RAG with embeddings
Build a minimal retrieval-augmented generation loop using Bastion embeddings and chat completions.
This guide walks through the smallest useful RAG loop:
- Split your documents into chunks.
- Embed each chunk via
/v1/embeddings. - At query time, embed the question, find the closest chunks by cosine similarity, and pass them as context to
/v1/chat/completions.
The example uses an in-memory store to keep the moving parts visible. In production you'd swap that for a vector database (pgvector, Qdrant, Pinecone, etc.) — the shape of the code stays the same.
1. Chunk and embed
Pick a chunking strategy that matches your content. For prose, ~500–1,000 tokens per chunk with ~10% overlap is a sensible default. The example below assumes you've already chunked into strings:
import OpenAI from "openai";
const client = new OpenAI({
baseURL: "https://api.qubittron.ai/v1",
apiKey: process.env.QUBITTRON_API_KEY,
});
type Embedded = { text: string; vector: number[] };
async function embedAll(chunks: string[]): Promise<Embedded[]> {
const res = await client.embeddings.create({
model: "bge-m3",
input: chunks,
});
return res.data.map((d, i) => ({ text: chunks[i]!, vector: d.embedding }));
}bge-m3 is the default embedding model; see /v1/embeddings for Qwen3-Embedding-8B and bge-multilingual-gemma2 if you need higher dimensions or different language coverage. Embed in batches of 50–100 strings per call to amortize per-request overhead.
2. Cosine similarity
Cosine similarity is the standard scoring function for normalized embeddings:
function cosine(a: number[], b: number[]): number {
let dot = 0;
let normA = 0;
let normB = 0;
for (let i = 0; i < a.length; i++) {
dot += a[i]! * b[i]!;
normA += a[i]! * a[i]!;
normB += b[i]! * b[i]!;
}
return dot / (Math.sqrt(normA) * Math.sqrt(normB));
}
function topK(query: number[], corpus: Embedded[], k = 4): Embedded[] {
return [...corpus]
.map((c) => ({ ...c, score: cosine(query, c.vector) }))
.sort((a, b) => b.score - a.score)
.slice(0, k);
}For a few thousand chunks this is fine in memory.

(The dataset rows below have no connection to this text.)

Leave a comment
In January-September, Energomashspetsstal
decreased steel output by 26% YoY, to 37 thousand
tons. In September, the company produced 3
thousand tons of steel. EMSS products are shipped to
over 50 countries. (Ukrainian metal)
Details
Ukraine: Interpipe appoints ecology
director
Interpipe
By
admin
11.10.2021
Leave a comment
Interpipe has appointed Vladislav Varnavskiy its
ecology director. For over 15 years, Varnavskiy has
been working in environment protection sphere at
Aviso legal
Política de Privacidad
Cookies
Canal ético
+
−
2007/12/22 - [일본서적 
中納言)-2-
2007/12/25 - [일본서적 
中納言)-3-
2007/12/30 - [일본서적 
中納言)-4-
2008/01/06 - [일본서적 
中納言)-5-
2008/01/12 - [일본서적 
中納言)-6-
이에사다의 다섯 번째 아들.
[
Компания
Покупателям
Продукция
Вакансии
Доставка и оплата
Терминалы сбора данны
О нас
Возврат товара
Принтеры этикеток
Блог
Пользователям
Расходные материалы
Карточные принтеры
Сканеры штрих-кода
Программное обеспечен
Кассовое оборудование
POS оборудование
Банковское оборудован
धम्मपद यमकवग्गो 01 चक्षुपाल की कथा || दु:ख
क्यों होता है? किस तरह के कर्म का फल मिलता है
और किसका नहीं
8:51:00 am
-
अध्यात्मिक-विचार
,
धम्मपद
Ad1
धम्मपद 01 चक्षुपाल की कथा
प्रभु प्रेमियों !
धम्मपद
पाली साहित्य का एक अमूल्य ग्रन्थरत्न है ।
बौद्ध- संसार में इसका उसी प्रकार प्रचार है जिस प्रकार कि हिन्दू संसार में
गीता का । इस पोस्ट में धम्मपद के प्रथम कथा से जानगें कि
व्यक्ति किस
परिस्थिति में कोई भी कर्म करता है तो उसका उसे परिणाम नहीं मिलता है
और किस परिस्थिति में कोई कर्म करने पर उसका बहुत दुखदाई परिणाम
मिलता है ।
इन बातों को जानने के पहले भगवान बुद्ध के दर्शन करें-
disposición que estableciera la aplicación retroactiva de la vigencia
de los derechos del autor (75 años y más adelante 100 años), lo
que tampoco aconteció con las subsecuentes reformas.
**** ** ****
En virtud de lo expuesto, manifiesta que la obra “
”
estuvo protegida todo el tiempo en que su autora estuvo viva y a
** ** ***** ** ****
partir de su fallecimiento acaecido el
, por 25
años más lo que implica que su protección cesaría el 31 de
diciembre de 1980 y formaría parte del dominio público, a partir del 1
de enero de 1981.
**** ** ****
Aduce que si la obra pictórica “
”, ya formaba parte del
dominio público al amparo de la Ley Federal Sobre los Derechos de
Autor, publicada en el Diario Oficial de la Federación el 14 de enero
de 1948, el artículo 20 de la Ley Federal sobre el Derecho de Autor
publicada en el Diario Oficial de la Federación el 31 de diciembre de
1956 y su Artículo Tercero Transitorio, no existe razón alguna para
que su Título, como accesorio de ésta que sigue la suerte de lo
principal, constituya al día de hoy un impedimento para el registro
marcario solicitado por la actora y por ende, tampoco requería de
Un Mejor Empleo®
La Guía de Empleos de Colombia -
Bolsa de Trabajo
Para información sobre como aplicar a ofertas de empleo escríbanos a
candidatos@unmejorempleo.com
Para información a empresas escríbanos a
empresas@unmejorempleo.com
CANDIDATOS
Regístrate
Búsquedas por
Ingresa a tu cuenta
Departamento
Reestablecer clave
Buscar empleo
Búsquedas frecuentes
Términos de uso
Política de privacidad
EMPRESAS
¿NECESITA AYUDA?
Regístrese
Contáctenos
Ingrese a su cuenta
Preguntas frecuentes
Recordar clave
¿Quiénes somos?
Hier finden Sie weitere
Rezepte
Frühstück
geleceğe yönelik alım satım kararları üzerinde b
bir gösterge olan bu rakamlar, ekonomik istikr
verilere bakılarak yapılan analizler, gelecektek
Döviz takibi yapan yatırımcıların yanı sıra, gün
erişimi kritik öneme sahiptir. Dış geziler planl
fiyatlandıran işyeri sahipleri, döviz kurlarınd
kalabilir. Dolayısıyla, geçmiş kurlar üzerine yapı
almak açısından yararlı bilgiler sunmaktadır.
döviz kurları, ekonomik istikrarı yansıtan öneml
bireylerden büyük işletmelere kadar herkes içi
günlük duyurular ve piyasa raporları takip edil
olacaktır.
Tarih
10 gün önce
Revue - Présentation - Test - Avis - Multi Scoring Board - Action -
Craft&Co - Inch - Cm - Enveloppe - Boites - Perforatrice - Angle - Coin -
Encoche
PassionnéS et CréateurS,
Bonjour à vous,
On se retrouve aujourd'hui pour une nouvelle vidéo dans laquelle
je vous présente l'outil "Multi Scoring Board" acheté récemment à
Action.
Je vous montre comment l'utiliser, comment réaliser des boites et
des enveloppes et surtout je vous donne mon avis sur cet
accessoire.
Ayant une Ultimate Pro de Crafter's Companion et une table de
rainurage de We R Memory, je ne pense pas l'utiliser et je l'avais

Past that, use a vector DB with an ANN index — linear scan stops being free.
3. Retrieve, then answer
Embed the question, retrieve the top-k chunks, and inject them as the system message:
async function answer(question: string, corpus: Embedded[]): Promise<string> {
const [{ embedding: qVec }] = (
await client.embeddings.create({
model: "bge-m3",
input: [question],
})
).data;
const context = topK(qVec, corpus)
.map((c, i) => `[chunk ${i + 1}]\n${c.text}`)
.join("\n\n");
const completion = await client.chat.completions.create({
model: "gpt-oss-120b",
messages: [
{
role: "system",
content:
"Answer using only the provided context. If the context doesn't contain the answer, say you don't know.\n\nContext:\n" +
context,
},
{ role: "user", content: question },
],
});
return completion.choices[0]!.message.content ?? "";
}The "answer using only the context, say you don't know otherwise" instruction is the most important line in the prompt — without it, the model will fall back to its training data and silently confabulate.
4. What to improve next
Once the basic loop works, the high-leverage upgrades, in order:
- Cite chunks. Have the model reference
[chunk 1],[chunk 2]in its answer; expose those as clickable sources in your UI. - Better chunking. Recursive chunking that respects headings / paragraph boundaries usually beats naive character splits.
- Hybrid search. Combine BM25 (keyword) and vector retrieval; rerank the union with a cross-encoder. Cheap quality wins.
- Move to a real vector DB. Once you cross ~10k chunks or you need persistence, swap the in-memory
corpus[]for pgvector or Qdrant. The retrieve-then-answer code stays identical. - Cache embeddings. Embeddings of unchanged chunks don't need to be recomputed every deploy. Persist them keyed by chunk hash.
For production hardening — retries, rate limits, observability — see Errors and retries and the Production checklist.